“I’m updating my content. What would you like to read?” I asked the Lazyweb.
“Your book recommendations!” The Lazyweb answered.
Well alrighty then, here are writings currently on my mind.
Long Fiction
SyFy’s The Expanse hooked me. Bait taken, I’m still reeling up the serial-reading-line of Epic that is James S.A. Corey’s near-future space-opera. I love the exploration into that oft-overlooked time between now and interstellar economy. I love “being” in space, feeling the shifts in gravity, the need to reconsider three-dimensionality and fragility; like the opening to 2001, it puts me there. I love the rich politics where no one is right and everyone is right. I love the multi-cultural cast and the shifting terms of what culture even means.

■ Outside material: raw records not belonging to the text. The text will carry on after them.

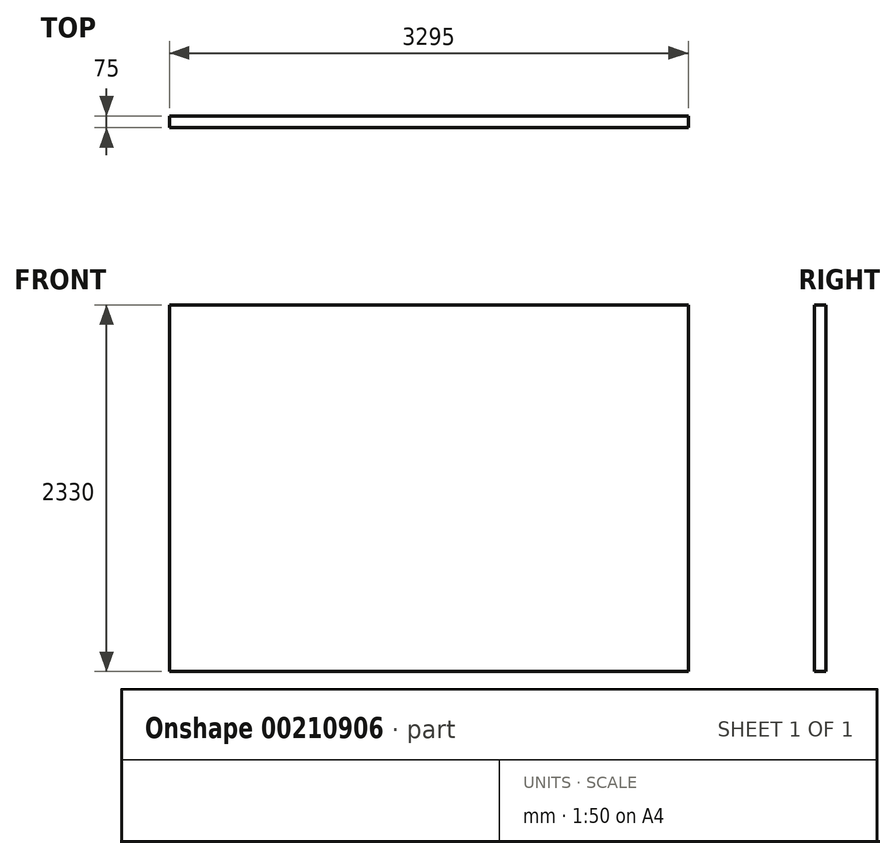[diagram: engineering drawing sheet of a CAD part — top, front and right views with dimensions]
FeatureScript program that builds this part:
annotation { "Feature Type Name" : "Feature", "Feature Type Description" : "" }
export const myFeature = defineFeature(function(context is Context, id is Id, definition is map)
    precondition{}
    {
        {
            var Q0;
            Q0=qCreatedBy(makeId("Front.planeOp"),FACE);
            var sketch = newSketch(context, id + "F0", { "sketchPlane" : qUnion([Q0])});
            skLineSegment(sketch, "E0.bottom", {"start": v(0, 0) * mm, "end": v(3295, 0) * mm});
            skLineSegment(sketch, "E0.right", {"start": v(3295, 0) * mm, "end": v(3295, 2330) * mm});
            skLineSegment(sketch, "E1", {"start": v(0, 0) * mm, "end": v(0, 2330) * mm});
            skLineSegment(sketch, "E2", {"start": v(0, 2330) * mm, "end": v(3295, 2330) * mm});
            skSolve(sketch);
        }
        {
            var Q0;
            Q0=makeQuery(id+"F0.imprint","IMPRINT",FACE,{"disambiguationData":[TD([[makeQuery(id+"F0.imprint","IMPRINT",EDGE,{"derivedFrom":sQuery(id+"F0.wireOp",EDGE,"E0.bottom")}),1.0]])]});
            extrude(context, id + "F1", {"entities" : qUnion([Q0]), "depth" : 75 * mm});
        }
    });
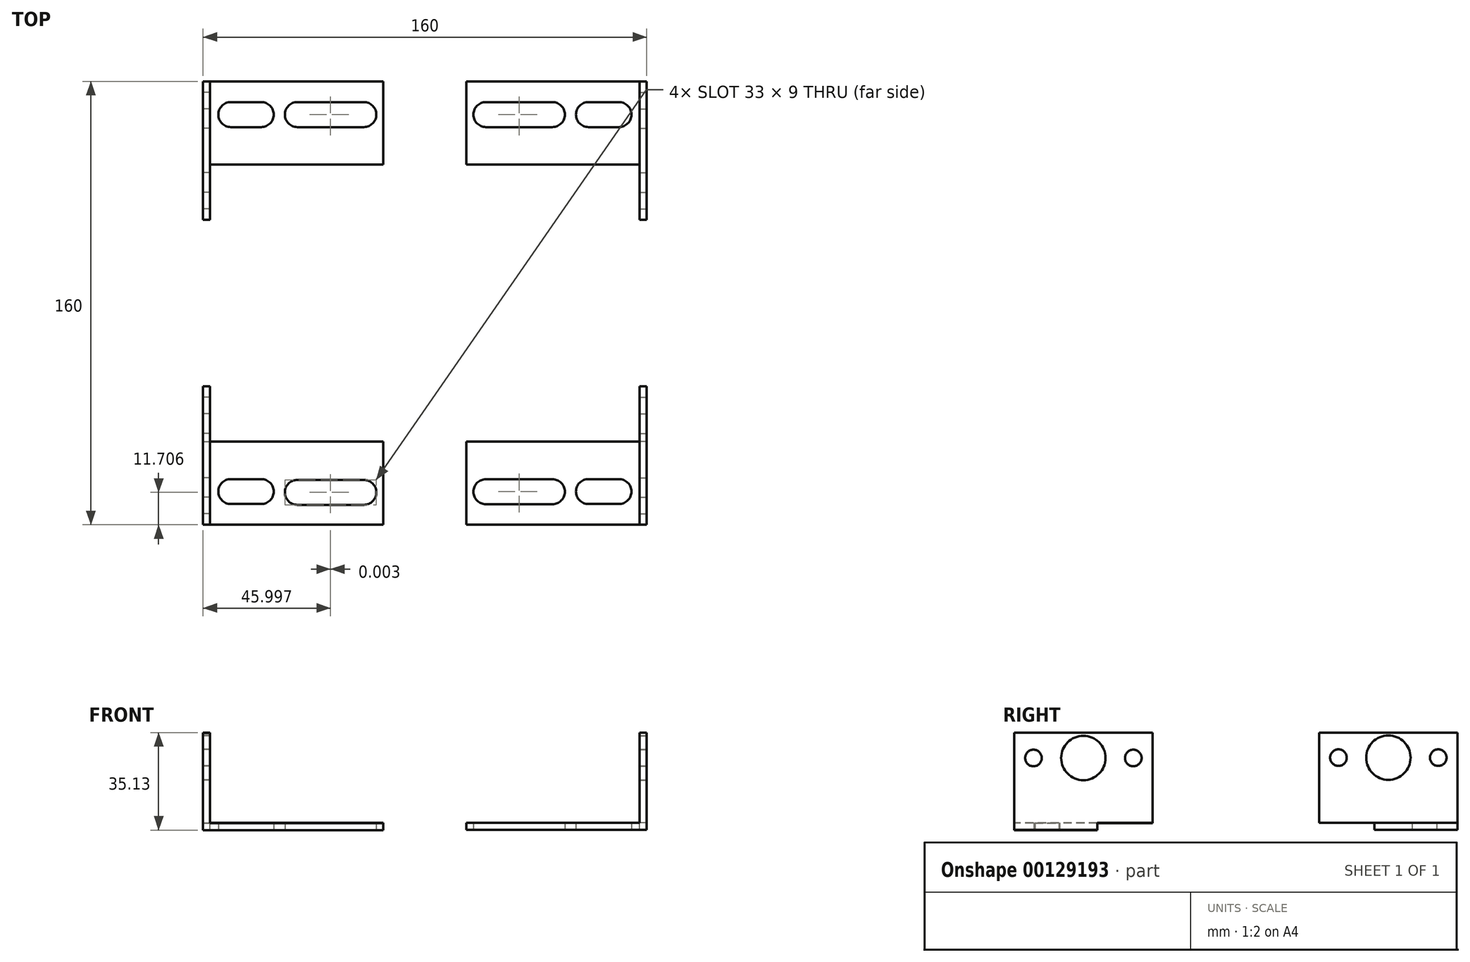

I love that there are a million of these books.
Short Fiction
I’m a sucker for poetic, genre-fuckit, experimental, multi-layered lit that subverts the easy answer. Even more, I’m a sucker for literature written about people like me, by people like me, for people like me–but that’s a good deal harder to find. Spoon Knife Anthology 2: Test Chamber delivers a vastness of short stories, poetry, memoir-fueled essays, and unclassified short works exploring intersections of neuro/gender/sexual/racial/cultural diversity, curated not as education for normies but as a howl to those of us it represents. As an anthology, it’s a mixed bag at times, but the top-notch stuff is top-notch, and all of it is worth the time.
Non-Fiction
At work, in the kitchen, there is a white board with a monthly question. For July: favorite non-fiction rec?. This translated to me as: if your colleagues read only one systems-thinking book ever, what should it be? My choice is the slightly dated Frijof Capra’s The Web of Life. At its essence, Capra’s take-away message from much of his work is that holistic thinking is how we get out of this global wreck we’ve made. Capra’s writing is accessible, the systems-thinking frames are key to good decision-making in a global ecology, and it’s a gateway to deeper readings on complexity.
Graphic Fiction
Someone made a list of all of my favorite storythings and handed it to Cryoclaire and then she made Drugs and Wires. 90’s nostalgia cyberpunk dystopia brain-computer anti-heroes lowlife broken hearts bestfriends cyberparts evil-corps back-ground-art easter-egg references to industrial bands and william gibson screaming self-destructive edge-of-beauty. Yes, please. Free online weekly. Read it, love it, buy her merch.